-- Supplied material follows --

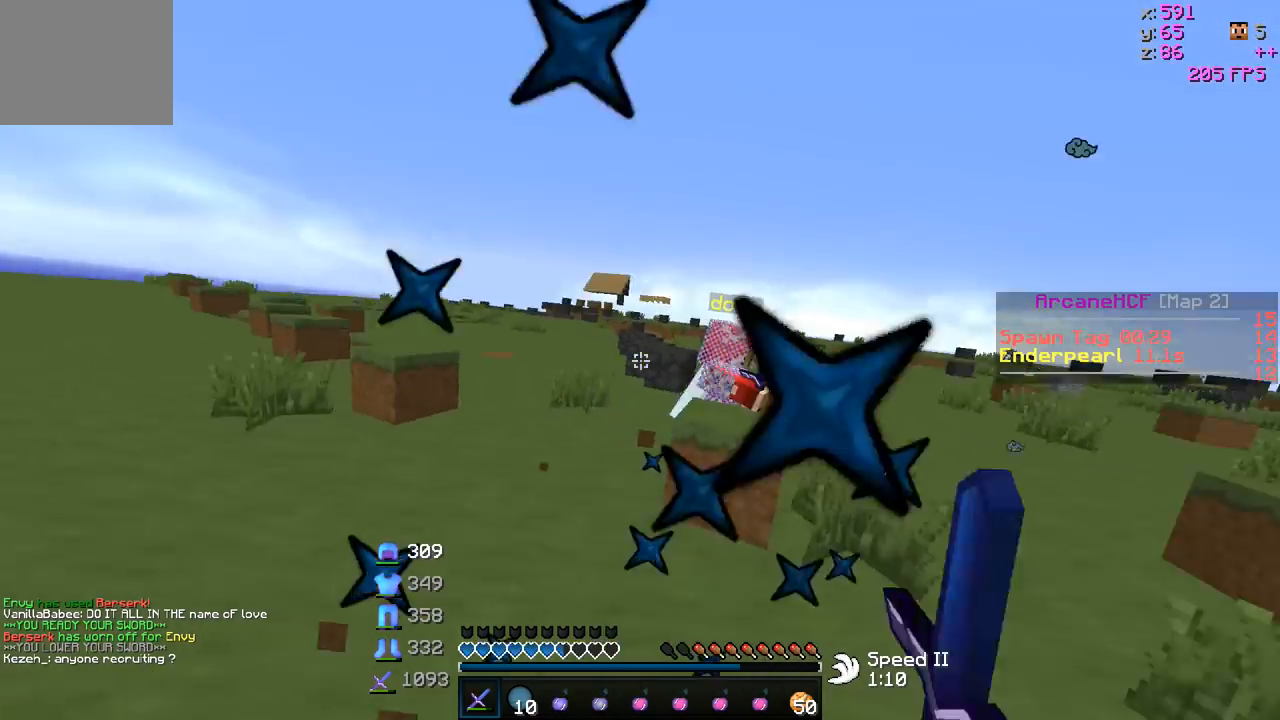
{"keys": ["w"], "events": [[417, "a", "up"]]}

-- Supplied material concluded --
-- Supplied material follows --

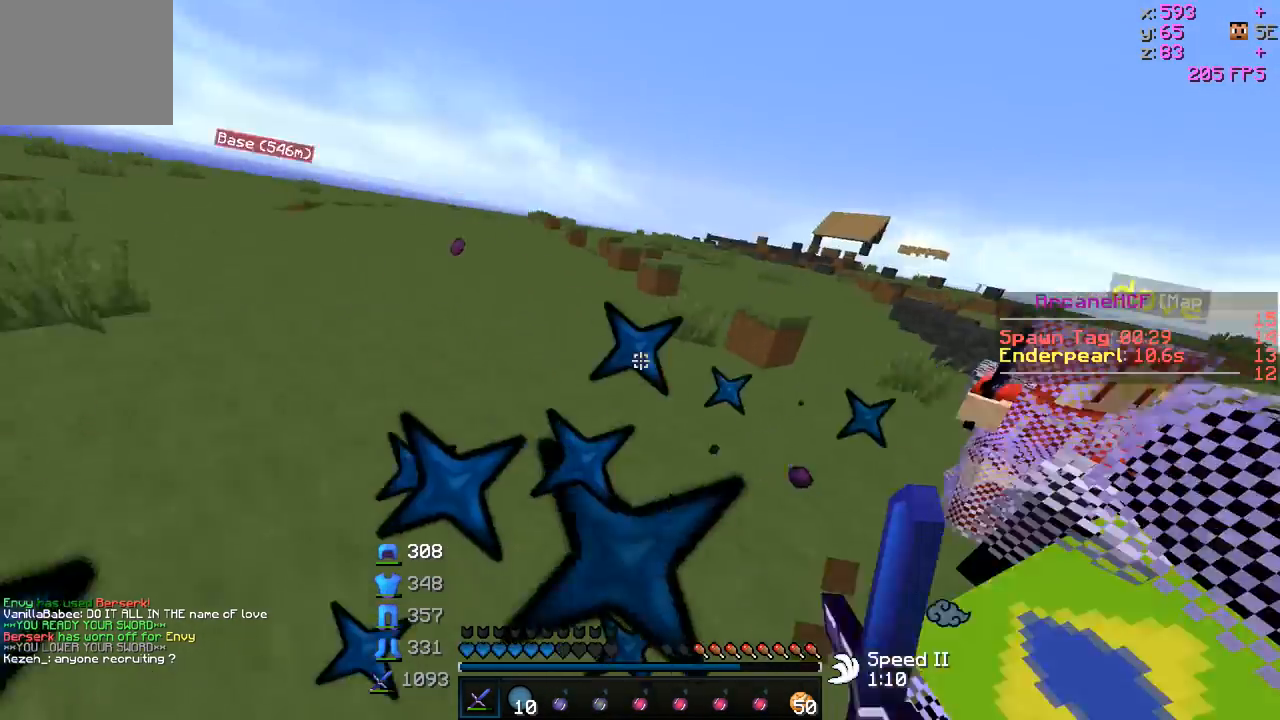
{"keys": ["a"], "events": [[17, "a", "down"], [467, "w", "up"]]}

-- Supplied material concluded --
-- Supplied material follows --

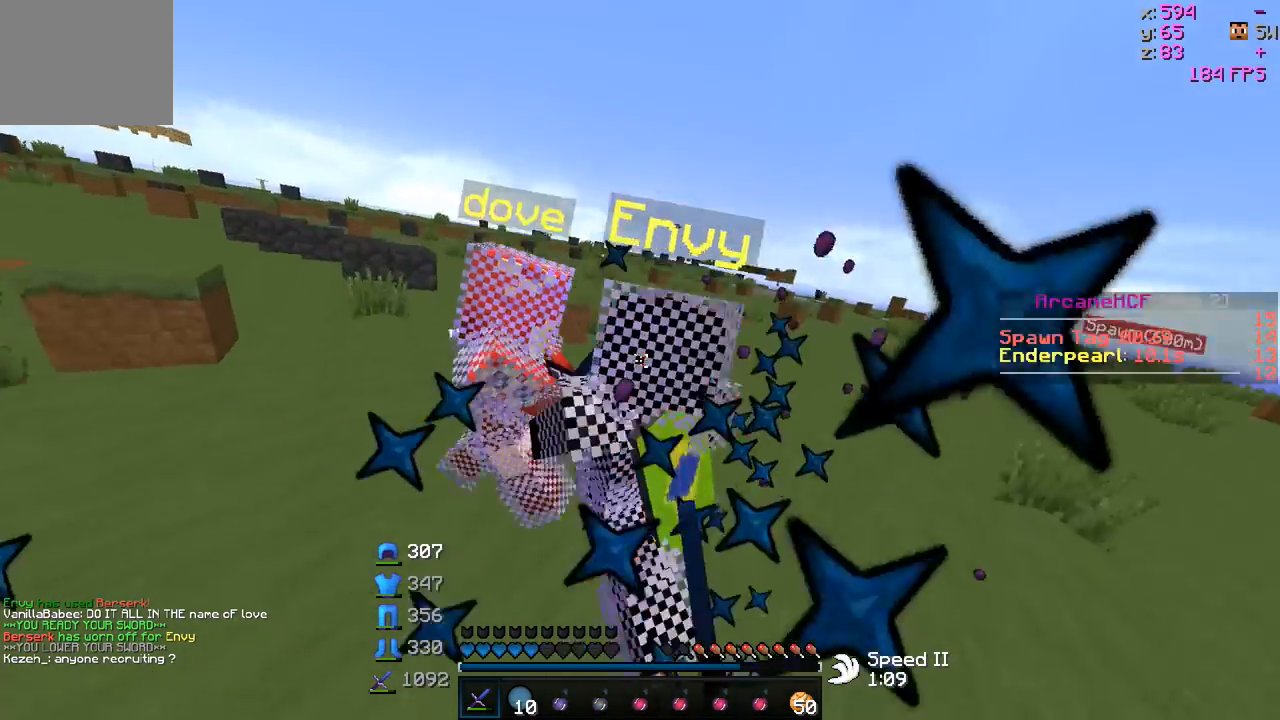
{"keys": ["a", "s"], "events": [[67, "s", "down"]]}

-- Supplied material concluded --

Exercise requirements: From the records above, return each line that includes "down".

Result of this exercise:
{"keys": ["a"], "events": [[17, "a", "down"], [467, "w", "up"]]}
{"keys": ["a", "s"], "events": [[67, "s", "down"]]}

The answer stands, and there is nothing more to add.